À la Partie VII de la loi en particulier, qui énonce les responsabilités du fédéral à l’égard de la promotion et de l’épanouissement des langues officielles, on a abattu un travail considérable. Le continuum en éducation, de la petite enfance jusqu’au postsecondaire, sera renforcé, ainsi que les capacités de nos institutions en recherche. Le caractère unique de chacune des communautés de langue officielle en situation minoritaire est reconnu, tout comme l’importance des institutions sectorielles, qui devront dorénavant être consultées. Le gouvernement s’engage aussi à permettre aux organismes communautaires de contribuer à la promotion de la francophonie au Canada, mais aussi à l’étranger.

Voilà de quoi faire rêver la société civile acadienne.

Ces ajouts ayant sûrement été modulés suite à la décision de la Cour d’appel fédérale dans l’affaire Fédération des francophones de Colombie-Britannique, on peut pardonner à Mme Petitpas-Taylor d’avoir repoussé de quelques semaines le dépôt du projet de loi. Il faudra néanmoins voir si le budget suit ces engagements avant de crier victoire.

Des pouvoirs supplémentaires ont aussi été octroyés au Conseil du Trésor en matière de gestion horizontale des langues officielles au sein de l’appareil d’État, ce qui était souhaité par plusieurs.

Dans le domaine de l’immigration, toutefois, on demeure sur sa faim. Après le scandale du refus en masse d’étudiants francophones (surtout africains) car l’inscription aux institutions de la francophonie canadienne ne constituait pas un «parcours authentique» aux yeux de Citoyenneté et Immigration Canada, un coup de barre semblait nécessaire. Malheureusement, CIC ne devra qu’adopter une simple politique en matière d’immigration francophone. Considérant le caractère névralgique de ce dossier pour la pérennité de la francophonie et que la cible de 4,4% d’immigrants francophones, établie il y a 20 ans, n’a jamais été atteinte, cette modification ne répondra semblablement pas aux attentes.

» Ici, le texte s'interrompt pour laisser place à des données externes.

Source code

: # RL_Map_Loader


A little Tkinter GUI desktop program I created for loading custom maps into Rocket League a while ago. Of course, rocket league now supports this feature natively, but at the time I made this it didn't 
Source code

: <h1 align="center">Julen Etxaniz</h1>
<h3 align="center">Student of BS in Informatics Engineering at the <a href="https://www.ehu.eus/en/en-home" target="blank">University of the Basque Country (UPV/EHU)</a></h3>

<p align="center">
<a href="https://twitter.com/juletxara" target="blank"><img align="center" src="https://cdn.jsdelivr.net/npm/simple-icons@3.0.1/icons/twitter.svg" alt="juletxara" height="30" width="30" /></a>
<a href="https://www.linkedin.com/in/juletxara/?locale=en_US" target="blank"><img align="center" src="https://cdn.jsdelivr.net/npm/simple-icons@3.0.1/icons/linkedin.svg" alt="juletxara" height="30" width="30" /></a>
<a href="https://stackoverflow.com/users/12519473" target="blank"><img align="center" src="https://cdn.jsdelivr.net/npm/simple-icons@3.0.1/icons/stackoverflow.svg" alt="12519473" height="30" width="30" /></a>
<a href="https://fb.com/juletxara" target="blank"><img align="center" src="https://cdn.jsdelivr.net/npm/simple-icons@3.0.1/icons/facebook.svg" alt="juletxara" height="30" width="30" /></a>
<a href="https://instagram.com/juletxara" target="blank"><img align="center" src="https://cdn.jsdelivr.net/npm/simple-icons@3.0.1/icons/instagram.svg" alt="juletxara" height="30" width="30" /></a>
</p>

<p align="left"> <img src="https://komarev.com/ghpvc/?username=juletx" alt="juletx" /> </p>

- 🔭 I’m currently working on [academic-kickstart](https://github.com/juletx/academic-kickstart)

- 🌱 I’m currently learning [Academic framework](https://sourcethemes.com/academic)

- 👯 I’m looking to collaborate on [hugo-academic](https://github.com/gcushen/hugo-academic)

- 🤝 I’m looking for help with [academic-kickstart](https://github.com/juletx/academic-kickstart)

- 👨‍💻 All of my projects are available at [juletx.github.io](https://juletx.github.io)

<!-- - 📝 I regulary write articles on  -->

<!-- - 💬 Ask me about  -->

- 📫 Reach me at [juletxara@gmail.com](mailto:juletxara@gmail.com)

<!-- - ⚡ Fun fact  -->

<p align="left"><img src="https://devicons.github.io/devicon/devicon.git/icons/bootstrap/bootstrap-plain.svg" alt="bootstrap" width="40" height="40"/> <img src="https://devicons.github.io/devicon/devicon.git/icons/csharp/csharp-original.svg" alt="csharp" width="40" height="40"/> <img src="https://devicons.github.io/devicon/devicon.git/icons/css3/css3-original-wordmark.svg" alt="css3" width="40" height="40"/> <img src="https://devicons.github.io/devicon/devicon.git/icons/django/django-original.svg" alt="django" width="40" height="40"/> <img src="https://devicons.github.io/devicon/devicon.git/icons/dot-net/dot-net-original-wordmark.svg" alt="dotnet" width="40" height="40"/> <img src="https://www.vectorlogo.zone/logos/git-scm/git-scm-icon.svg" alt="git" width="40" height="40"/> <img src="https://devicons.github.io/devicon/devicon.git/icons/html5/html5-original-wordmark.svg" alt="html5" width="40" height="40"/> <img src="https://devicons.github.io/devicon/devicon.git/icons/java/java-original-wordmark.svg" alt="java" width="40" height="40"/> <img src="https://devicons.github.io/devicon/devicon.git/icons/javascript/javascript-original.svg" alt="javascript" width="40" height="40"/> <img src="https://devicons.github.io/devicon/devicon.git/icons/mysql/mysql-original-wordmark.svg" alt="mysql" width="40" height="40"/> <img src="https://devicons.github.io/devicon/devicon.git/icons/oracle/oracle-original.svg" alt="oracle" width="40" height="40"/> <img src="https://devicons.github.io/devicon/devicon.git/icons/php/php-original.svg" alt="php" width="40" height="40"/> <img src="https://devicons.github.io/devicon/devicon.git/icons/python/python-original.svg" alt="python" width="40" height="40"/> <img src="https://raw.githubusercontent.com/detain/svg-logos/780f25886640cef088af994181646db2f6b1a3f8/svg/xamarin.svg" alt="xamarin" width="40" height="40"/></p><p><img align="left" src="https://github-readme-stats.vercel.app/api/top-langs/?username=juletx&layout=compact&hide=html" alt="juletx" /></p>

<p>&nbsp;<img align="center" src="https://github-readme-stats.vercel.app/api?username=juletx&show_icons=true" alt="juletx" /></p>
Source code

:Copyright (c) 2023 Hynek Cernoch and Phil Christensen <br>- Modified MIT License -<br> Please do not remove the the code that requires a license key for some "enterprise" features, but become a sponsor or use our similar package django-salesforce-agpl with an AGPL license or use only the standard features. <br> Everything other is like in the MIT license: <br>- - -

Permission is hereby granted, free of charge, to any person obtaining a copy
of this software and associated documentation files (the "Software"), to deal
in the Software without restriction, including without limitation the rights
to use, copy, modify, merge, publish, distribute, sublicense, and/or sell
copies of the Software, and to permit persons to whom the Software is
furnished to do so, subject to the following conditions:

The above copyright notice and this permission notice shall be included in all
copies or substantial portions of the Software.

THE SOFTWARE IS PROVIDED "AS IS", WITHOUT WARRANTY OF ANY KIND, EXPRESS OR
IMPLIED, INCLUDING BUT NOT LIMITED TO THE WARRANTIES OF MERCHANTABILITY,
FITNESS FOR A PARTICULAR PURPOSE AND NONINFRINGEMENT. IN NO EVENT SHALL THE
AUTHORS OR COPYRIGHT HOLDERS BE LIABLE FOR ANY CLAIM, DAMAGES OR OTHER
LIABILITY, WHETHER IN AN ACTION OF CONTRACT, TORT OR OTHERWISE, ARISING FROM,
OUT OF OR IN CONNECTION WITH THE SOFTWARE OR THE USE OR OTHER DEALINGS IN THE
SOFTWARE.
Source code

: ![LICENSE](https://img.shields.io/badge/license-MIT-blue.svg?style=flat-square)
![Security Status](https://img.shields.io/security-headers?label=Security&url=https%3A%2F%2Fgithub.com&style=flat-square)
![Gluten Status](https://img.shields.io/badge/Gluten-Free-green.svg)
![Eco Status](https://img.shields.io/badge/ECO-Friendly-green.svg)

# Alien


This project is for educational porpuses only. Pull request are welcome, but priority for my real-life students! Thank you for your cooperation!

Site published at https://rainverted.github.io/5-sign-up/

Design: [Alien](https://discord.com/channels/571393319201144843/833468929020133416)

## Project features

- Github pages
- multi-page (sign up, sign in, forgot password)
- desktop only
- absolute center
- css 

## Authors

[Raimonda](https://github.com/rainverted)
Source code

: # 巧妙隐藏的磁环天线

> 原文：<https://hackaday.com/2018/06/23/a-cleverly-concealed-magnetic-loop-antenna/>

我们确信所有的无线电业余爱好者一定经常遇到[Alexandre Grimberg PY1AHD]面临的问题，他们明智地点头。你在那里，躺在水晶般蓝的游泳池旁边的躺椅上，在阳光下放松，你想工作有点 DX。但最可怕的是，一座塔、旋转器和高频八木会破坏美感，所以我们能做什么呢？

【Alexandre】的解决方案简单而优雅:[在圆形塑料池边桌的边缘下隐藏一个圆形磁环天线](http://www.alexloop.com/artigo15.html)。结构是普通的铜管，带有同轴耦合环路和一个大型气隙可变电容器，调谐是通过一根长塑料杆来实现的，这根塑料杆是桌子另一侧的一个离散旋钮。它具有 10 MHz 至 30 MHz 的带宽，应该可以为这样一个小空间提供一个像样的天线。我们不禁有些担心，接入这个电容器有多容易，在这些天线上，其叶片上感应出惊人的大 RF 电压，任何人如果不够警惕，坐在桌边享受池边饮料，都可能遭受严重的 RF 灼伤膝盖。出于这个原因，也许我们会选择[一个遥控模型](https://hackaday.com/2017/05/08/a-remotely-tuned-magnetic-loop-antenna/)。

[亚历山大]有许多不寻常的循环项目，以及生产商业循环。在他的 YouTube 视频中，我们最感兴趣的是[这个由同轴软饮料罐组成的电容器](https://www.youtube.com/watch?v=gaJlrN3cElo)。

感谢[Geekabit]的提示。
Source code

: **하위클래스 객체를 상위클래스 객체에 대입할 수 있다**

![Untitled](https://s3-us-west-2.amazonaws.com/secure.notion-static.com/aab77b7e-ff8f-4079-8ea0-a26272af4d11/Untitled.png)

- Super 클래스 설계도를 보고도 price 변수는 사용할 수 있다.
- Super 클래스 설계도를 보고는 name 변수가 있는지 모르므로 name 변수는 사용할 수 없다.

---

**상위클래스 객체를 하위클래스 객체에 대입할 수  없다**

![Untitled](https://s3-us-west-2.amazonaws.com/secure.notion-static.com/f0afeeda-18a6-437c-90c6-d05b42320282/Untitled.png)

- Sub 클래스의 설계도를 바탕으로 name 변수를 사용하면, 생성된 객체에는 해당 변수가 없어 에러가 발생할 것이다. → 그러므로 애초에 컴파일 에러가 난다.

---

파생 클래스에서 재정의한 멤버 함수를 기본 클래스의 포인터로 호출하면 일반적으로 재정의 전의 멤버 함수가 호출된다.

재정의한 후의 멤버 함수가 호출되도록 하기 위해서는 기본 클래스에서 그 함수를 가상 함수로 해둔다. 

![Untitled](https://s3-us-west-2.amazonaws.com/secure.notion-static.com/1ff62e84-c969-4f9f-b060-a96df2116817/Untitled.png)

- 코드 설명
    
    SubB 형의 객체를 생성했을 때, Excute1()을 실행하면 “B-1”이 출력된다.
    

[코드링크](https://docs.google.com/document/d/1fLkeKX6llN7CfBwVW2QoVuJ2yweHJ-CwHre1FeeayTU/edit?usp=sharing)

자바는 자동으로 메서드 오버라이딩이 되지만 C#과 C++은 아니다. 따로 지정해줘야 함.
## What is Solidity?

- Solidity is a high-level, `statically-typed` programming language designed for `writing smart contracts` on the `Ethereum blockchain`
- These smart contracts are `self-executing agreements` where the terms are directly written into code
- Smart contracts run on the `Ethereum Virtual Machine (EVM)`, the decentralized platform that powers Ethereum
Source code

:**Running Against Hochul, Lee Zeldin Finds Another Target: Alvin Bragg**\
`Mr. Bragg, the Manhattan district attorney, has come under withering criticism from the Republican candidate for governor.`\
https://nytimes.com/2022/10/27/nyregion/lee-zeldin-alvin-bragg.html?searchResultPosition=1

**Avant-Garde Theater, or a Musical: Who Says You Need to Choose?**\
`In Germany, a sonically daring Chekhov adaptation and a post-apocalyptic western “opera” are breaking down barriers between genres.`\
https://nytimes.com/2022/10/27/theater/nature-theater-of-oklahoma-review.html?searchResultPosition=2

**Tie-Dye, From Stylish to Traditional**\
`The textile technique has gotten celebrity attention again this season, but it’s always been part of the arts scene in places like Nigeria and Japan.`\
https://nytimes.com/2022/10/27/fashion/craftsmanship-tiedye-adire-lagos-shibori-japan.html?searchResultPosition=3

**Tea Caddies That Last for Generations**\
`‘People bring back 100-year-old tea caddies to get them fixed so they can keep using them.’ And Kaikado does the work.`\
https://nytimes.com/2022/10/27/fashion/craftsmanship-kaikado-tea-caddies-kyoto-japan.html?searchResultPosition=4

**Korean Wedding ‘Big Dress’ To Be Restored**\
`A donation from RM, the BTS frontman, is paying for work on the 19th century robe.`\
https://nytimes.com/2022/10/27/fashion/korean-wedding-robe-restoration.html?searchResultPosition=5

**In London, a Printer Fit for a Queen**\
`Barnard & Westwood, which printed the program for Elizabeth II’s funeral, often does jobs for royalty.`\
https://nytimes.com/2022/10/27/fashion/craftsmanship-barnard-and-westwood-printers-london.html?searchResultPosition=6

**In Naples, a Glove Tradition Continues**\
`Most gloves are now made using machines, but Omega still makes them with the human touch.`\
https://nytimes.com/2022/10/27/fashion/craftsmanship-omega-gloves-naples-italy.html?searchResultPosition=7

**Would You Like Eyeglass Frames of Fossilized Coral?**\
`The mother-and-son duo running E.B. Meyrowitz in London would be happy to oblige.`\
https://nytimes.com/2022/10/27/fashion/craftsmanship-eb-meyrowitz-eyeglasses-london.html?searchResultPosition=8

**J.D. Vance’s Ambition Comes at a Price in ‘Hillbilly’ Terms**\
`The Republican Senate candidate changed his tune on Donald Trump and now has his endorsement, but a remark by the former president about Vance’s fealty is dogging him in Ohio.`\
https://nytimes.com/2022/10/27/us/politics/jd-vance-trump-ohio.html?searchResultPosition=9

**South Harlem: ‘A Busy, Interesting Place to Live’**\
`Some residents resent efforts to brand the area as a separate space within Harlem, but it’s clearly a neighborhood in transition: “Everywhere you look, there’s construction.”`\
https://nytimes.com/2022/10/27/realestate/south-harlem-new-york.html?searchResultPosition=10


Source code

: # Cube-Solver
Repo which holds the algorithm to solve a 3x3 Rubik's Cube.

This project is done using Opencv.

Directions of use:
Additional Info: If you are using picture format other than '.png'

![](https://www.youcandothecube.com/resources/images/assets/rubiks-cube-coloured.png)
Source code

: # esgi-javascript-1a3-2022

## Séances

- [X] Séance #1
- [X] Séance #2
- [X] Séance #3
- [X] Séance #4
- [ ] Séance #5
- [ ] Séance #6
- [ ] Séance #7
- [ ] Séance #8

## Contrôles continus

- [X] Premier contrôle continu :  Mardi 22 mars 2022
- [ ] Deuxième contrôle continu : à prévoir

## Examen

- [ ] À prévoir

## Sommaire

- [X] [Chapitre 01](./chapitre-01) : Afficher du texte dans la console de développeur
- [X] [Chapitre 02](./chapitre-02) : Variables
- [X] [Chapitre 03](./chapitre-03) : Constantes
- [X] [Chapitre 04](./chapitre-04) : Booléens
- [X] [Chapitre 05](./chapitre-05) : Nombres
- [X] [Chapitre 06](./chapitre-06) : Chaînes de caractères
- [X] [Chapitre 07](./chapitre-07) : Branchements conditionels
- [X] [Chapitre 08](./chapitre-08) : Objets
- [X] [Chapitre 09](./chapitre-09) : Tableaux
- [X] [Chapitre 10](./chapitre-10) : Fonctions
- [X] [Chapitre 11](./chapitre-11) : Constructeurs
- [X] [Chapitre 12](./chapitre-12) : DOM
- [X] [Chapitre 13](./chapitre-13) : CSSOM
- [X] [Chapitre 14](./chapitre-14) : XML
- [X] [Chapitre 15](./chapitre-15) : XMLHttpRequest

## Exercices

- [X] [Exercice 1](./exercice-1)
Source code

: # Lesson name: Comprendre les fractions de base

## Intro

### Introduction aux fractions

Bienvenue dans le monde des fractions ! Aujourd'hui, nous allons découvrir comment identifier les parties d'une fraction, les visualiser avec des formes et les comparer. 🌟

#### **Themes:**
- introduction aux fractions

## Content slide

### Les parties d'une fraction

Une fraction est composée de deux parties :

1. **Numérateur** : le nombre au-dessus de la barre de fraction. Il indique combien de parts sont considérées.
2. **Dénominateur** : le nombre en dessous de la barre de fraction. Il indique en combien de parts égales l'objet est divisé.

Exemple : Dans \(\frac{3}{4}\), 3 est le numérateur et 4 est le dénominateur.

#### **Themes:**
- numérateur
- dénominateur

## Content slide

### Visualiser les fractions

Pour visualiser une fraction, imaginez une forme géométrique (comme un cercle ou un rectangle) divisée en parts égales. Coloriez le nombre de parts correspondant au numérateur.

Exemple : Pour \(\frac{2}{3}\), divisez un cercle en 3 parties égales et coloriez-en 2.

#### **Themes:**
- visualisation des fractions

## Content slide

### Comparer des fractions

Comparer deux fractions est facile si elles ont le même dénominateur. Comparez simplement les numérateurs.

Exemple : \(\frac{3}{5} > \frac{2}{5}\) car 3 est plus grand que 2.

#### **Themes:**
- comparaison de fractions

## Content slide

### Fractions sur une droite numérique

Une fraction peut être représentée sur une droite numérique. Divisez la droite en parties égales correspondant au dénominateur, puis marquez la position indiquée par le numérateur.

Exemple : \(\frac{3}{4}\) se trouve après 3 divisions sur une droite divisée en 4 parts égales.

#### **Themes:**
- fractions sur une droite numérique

Enfin, on supplémente l’arsenal du Commissariat aux langues officielles, qui pourra non seulement émettre des ordonnances, mais aussi imposer des sanctions allant jusqu’à 25 000$. Malheureusement, ce nouveau pouvoir ne touchera que les sociétés d’État offrant des services aux voyageurs – la liste sera déterminée par règlement, mais Air Canada et Via Rail devraient en faire partie. Les autres mauvais élèves de la LLO, comme la Défense nationale, s’en sortiront indemnes.

Et encore faudra-t-il que le commissaire les utilise, ces «nouvelles dents». Rappelons que plusieurs de ses pouvoirs actuels, comme celui d’ester en justice, demeurent rarement utilisés.

C’est donc un grand coup que marque Mme Petitpas-Taylor avec ce projet de loi. Néanmoins, le diable est, comme toujours, dans les détails. Ce n’est qu’après sa mise en œuvre que nous pourrons réellement juger de sa portée et de son impact.